● **Directions**
Everything in the entries except the pictures must be duplicated exactly.

● **Entries provided**
++++

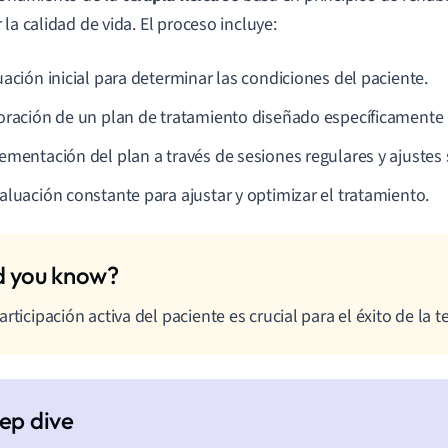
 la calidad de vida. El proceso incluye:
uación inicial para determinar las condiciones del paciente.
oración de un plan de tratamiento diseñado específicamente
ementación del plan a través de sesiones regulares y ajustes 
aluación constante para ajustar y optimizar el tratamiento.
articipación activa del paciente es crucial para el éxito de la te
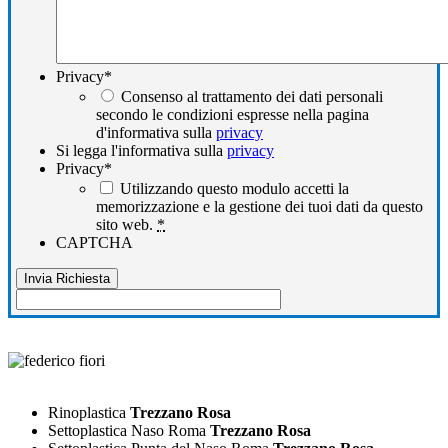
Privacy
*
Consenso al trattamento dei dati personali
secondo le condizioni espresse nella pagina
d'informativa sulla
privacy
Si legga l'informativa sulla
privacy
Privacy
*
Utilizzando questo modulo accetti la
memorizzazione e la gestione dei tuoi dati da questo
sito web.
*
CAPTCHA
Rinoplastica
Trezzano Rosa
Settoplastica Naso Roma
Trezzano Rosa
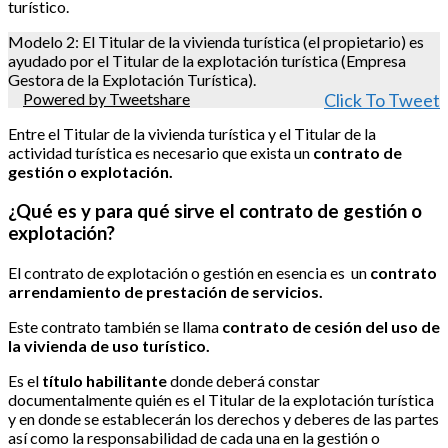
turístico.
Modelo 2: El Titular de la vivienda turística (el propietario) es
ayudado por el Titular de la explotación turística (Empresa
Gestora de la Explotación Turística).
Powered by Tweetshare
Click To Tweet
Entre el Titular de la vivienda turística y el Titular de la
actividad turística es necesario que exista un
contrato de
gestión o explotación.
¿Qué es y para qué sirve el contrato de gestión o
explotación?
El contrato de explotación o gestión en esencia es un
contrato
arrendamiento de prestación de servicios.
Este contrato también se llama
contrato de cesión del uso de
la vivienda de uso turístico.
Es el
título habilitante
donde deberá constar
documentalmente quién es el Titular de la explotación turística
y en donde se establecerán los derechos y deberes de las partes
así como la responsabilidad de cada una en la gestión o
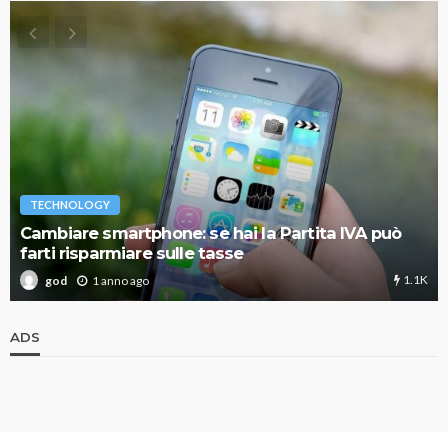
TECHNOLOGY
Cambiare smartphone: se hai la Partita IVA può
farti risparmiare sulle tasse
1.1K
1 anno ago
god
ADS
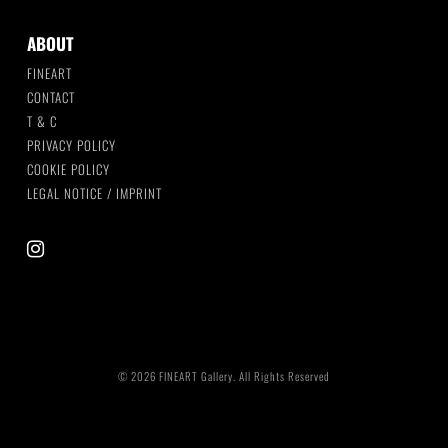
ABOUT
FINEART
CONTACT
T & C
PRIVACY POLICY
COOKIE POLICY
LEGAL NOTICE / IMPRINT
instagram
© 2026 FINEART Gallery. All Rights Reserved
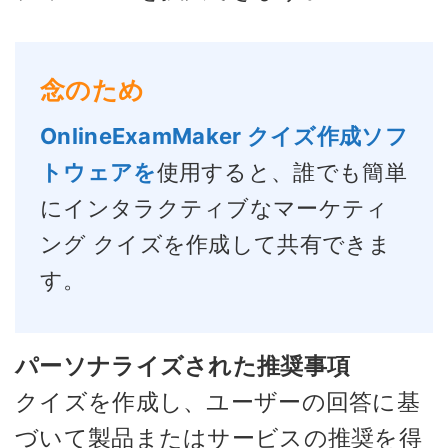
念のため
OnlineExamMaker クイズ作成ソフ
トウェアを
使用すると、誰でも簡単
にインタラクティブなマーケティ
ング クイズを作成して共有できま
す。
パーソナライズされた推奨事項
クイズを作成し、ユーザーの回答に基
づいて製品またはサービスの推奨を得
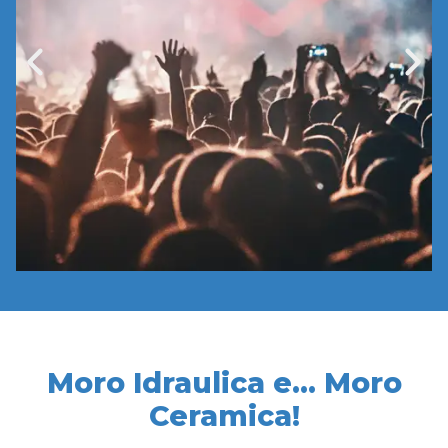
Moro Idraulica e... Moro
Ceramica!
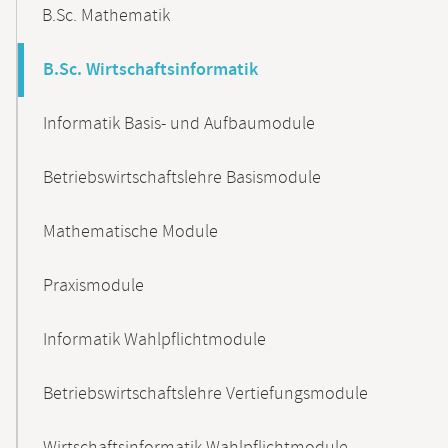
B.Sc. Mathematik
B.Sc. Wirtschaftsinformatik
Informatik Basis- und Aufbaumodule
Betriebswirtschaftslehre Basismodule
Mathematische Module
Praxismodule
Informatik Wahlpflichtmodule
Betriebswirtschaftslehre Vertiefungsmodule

++++

● **Response to the task**
 la calidad de vida. El proceso incluye:
uación inicial para determinar las condiciones del paciente.
oración de un plan de tratamiento diseñado específicamente
ementación del plan a través de sesiones regulares y ajustes 
aluación constante para ajustar y optimizar el tratamiento.
articipación activa del paciente es crucial para el éxito de la te
Privacy
*
Consenso al trattamento dei dati personali
secondo le condizioni espresse nella pagina
d'informativa sulla
privacy
Si legga l'informativa sulla
privacy
Privacy
*
Utilizzando questo modulo accetti la
memorizzazione e la gestione dei tuoi dati da questo
sito web.
*
CAPTCHA
Rinoplastica
Trezzano Rosa
Settoplastica Naso Roma
Trezzano Rosa
turístico.
Modelo 2: El Titular de la vivienda turística (el propietario) es
ayudado por el Titular de la explotación turística (Empresa
Gestora de la Explotación Turística).
Powered by Tweetshare
Click To Tweet
Entre el Titular de la vivienda turística y el Titular de la
actividad turística es necesario que exista un
contrato de
gestión o explotación.
¿Qué es y para qué sirve el contrato de gestión o
explotación?
El contrato de explotación o gestión en esencia es un
contrato
arrendamiento de prestación de servicios.
Este contrato también se llama
contrato de cesión del uso de
la vivienda de uso turístico.
Es el
título habilitante
donde deberá constar
documentalmente quién es el Titular de la explotación turística
y en donde se establecerán los derechos y deberes de las partes
así como la responsabilidad de cada una en la gestión o
TECHNOLOGY
Cambiare smartphone: se hai la Partita IVA può
farti risparmiare sulle tasse
1.1K
1 anno ago
god
ADS
ABOUT
FINEART
CONTACT
T & C
PRIVACY POLICY
COOKIE POLICY
LEGAL NOTICE / IMPRINT
instagram
© 2026 FINEART Gallery. All Rights Reserved
念のため
OnlineExamMaker クイズ作成ソフ
トウェアを
使用すると、誰でも簡単
にインタラクティブなマーケティ
ング クイズを作成して共有できま
す。
パーソナライズされた推奨事項
クイズを作成し、ユーザーの回答に基
づいて製品またはサービスの推奨を得
Moro Idraulica e... Moro
Ceramica!
B.Sc. Mathematik
B.Sc. Wirtschaftsinformatik
Informatik Basis- und Aufbaumodule
Betriebswirtschaftslehre Basismodule
Mathematische Module
Praxismodule
Informatik Wahlpflichtmodule
Betriebswirtschaftslehre Vertiefungsmodule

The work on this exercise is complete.